**Material for this exercise**
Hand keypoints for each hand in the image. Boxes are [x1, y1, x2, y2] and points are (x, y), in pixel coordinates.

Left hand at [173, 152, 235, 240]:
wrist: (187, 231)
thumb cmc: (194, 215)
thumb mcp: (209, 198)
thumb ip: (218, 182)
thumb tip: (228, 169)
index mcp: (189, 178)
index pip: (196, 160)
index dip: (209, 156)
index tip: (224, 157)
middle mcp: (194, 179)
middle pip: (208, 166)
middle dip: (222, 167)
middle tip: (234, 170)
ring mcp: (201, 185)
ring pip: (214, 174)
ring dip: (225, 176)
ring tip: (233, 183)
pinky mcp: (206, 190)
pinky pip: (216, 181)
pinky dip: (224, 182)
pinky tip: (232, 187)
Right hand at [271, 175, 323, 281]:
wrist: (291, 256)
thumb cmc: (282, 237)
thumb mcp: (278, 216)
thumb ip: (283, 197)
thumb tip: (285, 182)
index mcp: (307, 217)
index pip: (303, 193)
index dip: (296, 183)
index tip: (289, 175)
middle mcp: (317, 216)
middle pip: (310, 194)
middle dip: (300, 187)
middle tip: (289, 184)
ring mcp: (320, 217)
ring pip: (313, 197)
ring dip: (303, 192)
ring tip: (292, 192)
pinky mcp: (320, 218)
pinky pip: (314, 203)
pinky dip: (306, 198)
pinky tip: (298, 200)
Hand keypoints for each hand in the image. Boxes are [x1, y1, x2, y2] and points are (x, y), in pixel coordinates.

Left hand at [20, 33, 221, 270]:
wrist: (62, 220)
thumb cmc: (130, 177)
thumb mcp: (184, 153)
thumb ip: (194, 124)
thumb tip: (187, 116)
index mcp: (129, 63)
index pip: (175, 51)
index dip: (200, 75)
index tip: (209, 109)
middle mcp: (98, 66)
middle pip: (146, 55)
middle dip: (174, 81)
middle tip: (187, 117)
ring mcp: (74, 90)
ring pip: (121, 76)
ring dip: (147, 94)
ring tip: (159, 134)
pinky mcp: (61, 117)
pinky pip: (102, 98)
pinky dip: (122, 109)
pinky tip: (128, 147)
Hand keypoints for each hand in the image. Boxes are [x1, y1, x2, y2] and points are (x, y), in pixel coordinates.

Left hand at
...
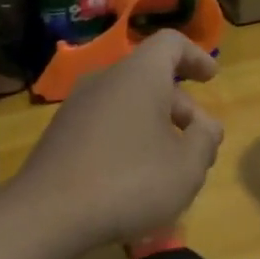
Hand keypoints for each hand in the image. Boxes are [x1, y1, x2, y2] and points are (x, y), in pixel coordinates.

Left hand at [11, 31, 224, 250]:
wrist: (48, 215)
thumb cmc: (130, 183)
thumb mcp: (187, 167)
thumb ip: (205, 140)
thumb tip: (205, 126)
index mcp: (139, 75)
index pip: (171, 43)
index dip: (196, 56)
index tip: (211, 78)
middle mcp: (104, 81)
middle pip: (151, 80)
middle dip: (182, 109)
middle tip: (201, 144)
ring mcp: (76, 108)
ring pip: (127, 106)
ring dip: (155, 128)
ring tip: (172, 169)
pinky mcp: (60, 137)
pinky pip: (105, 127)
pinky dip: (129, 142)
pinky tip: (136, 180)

**What the task asks**
In the listing above, start at the line with "middle mcp: (194, 179)", go on through the line with "pinky dip: (224, 182)", and copy each of those lines exactly; leave out all the rest.

**Solution for this task**
middle mcp: (194, 179)
middle pip: (208, 166)
middle dip: (222, 167)
middle tip: (234, 170)
ring mcp: (201, 185)
ring pip: (214, 174)
ring dip: (225, 176)
ring tip: (233, 183)
pinky mcp: (206, 190)
pinky pip: (216, 181)
pinky dip: (224, 182)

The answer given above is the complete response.